Despite the growing amount of Linked Data, tools for working with graph-structured data are still immature in comparison to the XML toolchain and Web programming languages. Although there is an XML syntax for RDF, using the XML toolchain to work with graph-structured data is generally a bad idea. And just as most programming languages do not support natively working with tree structures, most do not support natively working with graph structures either. Storing and querying graph-structured data efficiently requires a graph database or triple store.
Still, the Semantic Web world has much to recommend it. Having a common way of identifying resources (the URI) and a single shared metamodel (RDF) for all resource descriptions makes it much easier to combine descriptions from different sources. To gauge whether your resource descriptions are or ought to be part of the Semantic Web world, ask yourself the following questions:
Is the web the primary platform upon which I will be making my descriptions available?

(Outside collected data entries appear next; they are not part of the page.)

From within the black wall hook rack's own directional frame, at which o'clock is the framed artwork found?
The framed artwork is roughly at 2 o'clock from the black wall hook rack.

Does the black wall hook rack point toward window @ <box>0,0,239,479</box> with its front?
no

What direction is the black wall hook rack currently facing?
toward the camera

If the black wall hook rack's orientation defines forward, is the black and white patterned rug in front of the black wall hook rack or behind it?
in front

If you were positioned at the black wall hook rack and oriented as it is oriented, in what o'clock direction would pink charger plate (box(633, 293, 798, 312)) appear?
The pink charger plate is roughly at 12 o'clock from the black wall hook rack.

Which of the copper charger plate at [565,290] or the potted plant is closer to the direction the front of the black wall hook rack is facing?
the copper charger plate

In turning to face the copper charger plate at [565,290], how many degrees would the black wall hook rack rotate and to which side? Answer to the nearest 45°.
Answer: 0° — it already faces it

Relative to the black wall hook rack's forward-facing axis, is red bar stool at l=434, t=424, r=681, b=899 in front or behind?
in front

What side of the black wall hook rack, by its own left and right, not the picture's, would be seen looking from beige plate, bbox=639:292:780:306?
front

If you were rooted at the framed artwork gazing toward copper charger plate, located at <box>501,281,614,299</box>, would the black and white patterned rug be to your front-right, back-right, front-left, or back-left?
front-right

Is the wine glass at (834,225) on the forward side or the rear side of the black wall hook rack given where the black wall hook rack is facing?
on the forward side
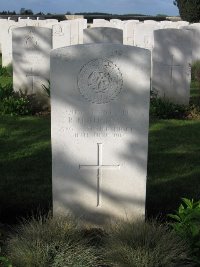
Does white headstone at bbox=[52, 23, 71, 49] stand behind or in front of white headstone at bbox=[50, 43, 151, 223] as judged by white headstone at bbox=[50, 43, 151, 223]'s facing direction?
behind

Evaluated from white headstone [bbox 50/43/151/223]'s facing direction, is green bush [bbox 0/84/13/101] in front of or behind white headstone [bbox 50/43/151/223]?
behind

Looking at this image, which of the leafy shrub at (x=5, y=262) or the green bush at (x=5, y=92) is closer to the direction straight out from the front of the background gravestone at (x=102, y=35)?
the leafy shrub

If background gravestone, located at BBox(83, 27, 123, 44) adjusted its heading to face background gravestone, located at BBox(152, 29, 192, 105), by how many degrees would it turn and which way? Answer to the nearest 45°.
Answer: approximately 45° to its left

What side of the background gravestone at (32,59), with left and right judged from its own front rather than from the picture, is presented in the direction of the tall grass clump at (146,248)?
front

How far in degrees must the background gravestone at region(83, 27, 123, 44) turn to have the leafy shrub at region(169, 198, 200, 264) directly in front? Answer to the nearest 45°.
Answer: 0° — it already faces it

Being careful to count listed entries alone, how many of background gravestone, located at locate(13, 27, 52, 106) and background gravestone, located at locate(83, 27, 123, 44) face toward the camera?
2

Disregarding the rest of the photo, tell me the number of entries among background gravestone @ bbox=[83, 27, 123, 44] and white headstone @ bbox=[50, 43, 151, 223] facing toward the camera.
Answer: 2

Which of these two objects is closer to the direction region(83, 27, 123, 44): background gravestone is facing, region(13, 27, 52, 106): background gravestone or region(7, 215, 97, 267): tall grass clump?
the tall grass clump

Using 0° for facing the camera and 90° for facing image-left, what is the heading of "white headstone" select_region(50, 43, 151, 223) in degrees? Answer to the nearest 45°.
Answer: approximately 0°

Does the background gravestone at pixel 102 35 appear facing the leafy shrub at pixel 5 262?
yes

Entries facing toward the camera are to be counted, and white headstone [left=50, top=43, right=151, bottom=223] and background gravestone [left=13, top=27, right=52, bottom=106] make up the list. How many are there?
2

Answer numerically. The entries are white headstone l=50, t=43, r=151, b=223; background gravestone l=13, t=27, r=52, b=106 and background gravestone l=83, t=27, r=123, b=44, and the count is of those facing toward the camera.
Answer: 3

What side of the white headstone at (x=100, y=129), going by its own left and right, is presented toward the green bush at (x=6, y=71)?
back

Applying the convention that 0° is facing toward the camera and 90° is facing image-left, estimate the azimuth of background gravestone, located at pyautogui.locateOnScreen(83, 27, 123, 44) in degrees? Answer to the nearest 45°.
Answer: approximately 0°
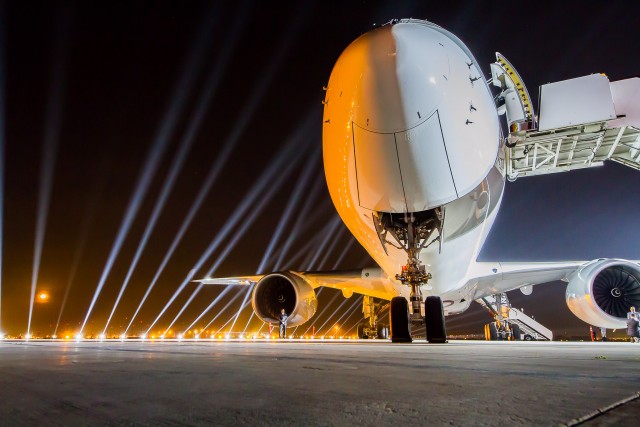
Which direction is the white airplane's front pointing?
toward the camera

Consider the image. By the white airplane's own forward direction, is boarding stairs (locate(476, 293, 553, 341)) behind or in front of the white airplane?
behind
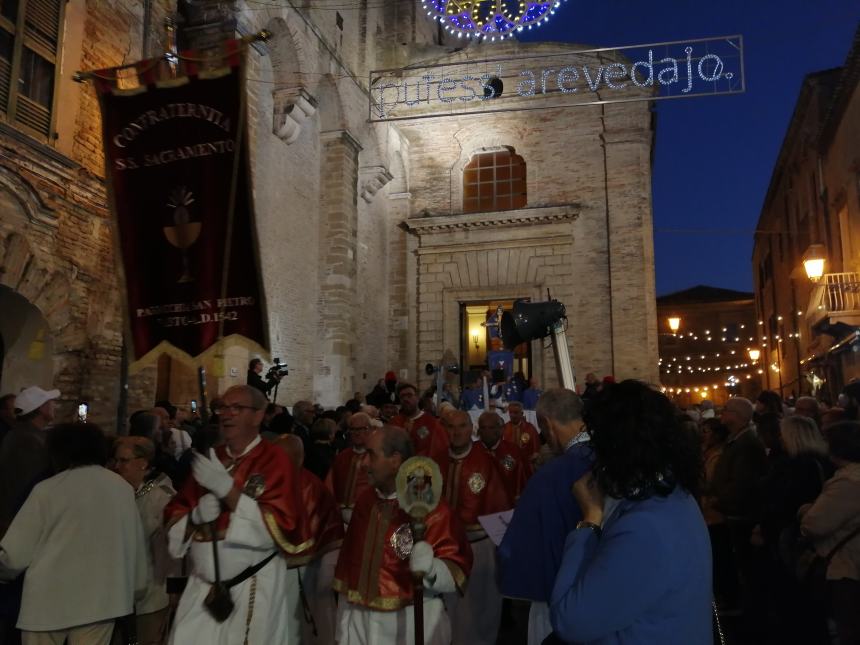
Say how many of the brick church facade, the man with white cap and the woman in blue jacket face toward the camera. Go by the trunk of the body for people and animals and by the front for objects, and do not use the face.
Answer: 1

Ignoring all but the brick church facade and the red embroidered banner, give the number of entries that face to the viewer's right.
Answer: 0

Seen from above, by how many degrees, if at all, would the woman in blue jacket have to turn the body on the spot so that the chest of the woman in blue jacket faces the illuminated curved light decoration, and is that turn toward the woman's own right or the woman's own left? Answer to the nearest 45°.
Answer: approximately 45° to the woman's own right

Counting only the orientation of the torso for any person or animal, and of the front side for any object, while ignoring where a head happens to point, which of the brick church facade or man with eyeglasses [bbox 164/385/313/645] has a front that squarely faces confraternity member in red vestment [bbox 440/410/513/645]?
the brick church facade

Is it important that I be able to easily and freely aggregate the elements of my descriptions in different ways and to combine them with descriptions created by others?
Are my descriptions best modeled as graph structures?
Have the vocabularies I need or want to use been created using RDF?
Do I need to work with a body of existing descriptions that have been published as Linked Data?
If the answer to one or more of these questions is “yes,” then chances are good that you should be working within the Semantic Web world, and you ought to become familiar with conceptualizing your descriptions as graphs and working with them using Semantic Web tools.
It should be noted that the content of the Infoset for a given document may be affected by knowledge of any related DTDs or schemas. That is to say that, upon examination of a given XML document instance, its Infoset may be augmented with some useful information, such as default attribute values and attribute types. (See Inclusions and References.)
Microdata is an invention of WHATWG and exists and part of what they call a “living standard.” It was supported by Google, so it was widely used and there exist numerous controlled vocabularies, including those for creative works, persons, events and organizations. Support for microdata has since been withdrawn from Apple Safari and Google Chrome browsers.
Microformats is a non-standard that emerged from the community and has been sponsored by CommerceNet and Microformats.org.
It is worth noting that URIs are not required to have anything at their endpoints. Resolvability of URIs is evangelized as a best practice for Linked Data but not a requirement within the broader Semantic Web paradigm. Merely asserting that a URI is associated with a book is enough. If the URI can return a description or a resource, so much the better, but if not, at least you can talk about the book by referring to the same URI.
Many more available datasets are listed at linkeddata.org.